§ The problem
Only the lines below from the one that holds "left eye: (256, 197)" through the one that holds "left elbow: (384, 201)" should appear in the answer, copied exactly, end lines included and pictures omitted.

──────── Data excerpts

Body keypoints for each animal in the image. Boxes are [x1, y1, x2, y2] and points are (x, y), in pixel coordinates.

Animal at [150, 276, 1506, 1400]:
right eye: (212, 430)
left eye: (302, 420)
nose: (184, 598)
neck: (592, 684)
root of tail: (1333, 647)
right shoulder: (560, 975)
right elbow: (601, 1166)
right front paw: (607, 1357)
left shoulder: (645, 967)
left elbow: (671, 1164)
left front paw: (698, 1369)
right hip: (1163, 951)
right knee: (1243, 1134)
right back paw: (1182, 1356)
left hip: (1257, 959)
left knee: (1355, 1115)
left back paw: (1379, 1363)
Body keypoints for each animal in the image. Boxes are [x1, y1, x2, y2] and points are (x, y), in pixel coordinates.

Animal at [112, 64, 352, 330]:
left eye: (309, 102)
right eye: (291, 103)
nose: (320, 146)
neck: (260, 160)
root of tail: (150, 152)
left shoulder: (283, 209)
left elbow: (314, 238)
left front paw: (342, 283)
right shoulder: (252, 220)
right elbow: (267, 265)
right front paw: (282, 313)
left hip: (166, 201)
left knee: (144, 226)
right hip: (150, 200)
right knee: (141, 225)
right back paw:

────────────────
──────── Data excerpts

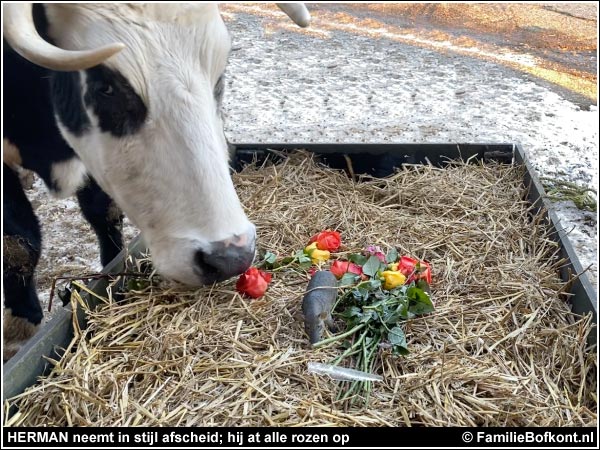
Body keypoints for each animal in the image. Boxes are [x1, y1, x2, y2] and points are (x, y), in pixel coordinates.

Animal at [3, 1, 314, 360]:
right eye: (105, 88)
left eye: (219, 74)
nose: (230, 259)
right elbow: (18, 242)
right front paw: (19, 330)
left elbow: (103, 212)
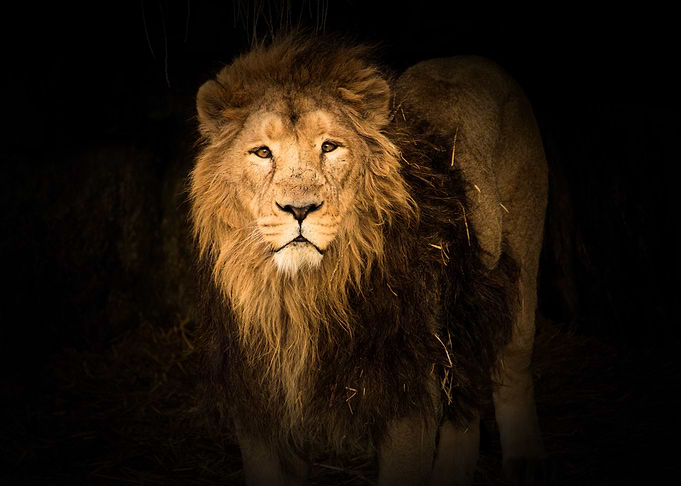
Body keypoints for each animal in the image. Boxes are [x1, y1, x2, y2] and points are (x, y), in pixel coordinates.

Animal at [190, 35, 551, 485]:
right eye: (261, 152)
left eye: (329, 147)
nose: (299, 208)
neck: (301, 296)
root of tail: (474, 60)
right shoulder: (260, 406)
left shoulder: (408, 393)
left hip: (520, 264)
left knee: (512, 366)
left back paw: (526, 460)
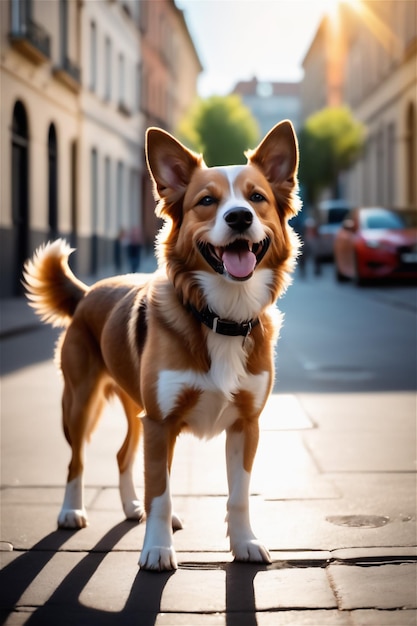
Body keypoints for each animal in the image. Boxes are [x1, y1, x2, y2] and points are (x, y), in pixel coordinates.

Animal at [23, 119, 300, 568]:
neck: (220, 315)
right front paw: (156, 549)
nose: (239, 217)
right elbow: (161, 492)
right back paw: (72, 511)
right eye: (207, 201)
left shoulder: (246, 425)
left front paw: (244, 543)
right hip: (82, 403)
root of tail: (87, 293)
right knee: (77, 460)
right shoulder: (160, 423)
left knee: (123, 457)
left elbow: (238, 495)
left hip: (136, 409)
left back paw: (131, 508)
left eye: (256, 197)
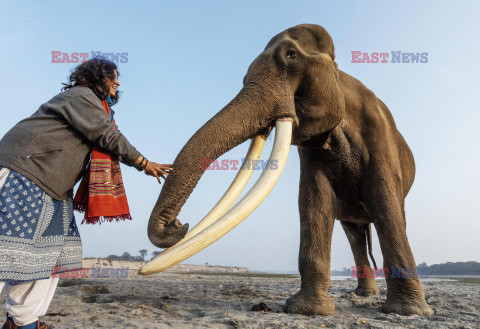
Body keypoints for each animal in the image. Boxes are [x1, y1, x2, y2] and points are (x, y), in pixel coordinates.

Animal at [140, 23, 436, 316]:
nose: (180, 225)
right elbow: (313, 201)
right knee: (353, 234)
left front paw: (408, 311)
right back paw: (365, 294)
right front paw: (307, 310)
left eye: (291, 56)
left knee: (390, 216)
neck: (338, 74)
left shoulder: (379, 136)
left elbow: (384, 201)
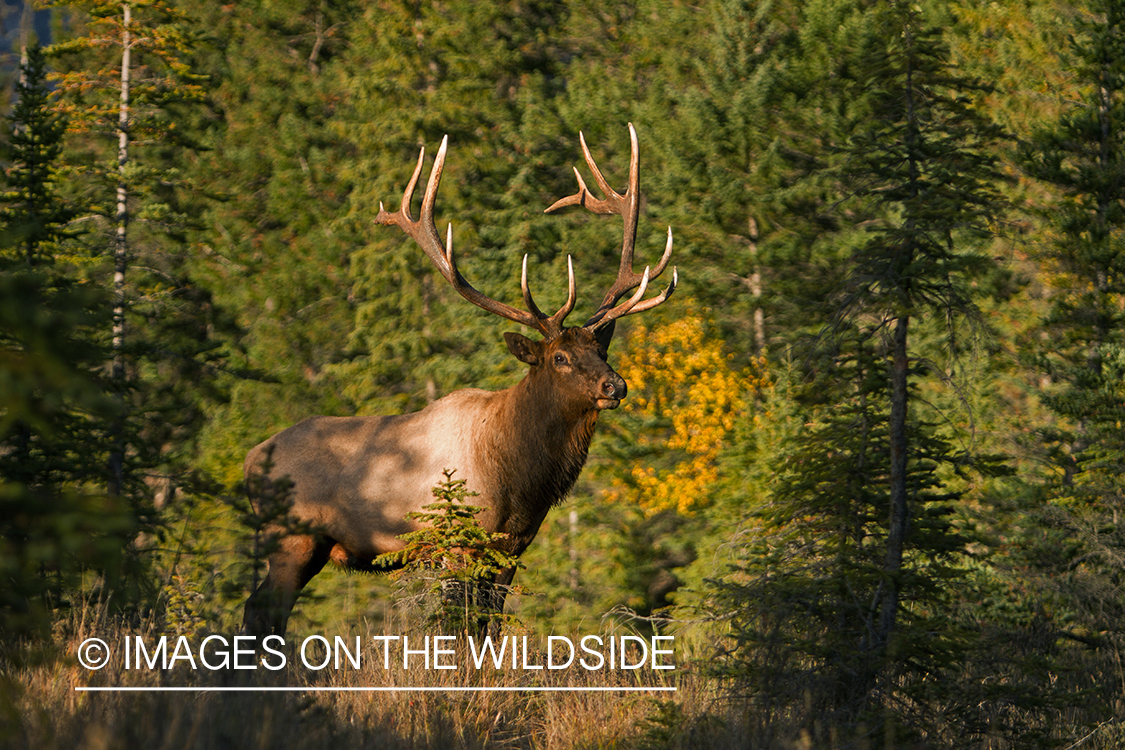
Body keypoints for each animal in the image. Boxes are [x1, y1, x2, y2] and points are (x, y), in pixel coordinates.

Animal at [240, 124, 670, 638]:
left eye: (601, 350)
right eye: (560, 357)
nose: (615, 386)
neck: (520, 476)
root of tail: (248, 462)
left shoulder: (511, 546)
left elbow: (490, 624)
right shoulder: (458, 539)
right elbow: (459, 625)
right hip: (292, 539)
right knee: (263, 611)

────────────────

§ Exercise output
left eye: (256, 197)
Body keypoints for each animal in the image. Boxes are [x1, y1, x2, y2] and points are (x, y), in pixel coordinates.

Animal at [140, 23, 436, 316]:
nose: (180, 225)
right elbow: (313, 201)
right knee: (353, 234)
left front paw: (408, 311)
right back paw: (365, 294)
right front paw: (307, 310)
left eye: (291, 56)
left knee: (390, 216)
neck: (338, 74)
left shoulder: (379, 136)
left elbow: (384, 201)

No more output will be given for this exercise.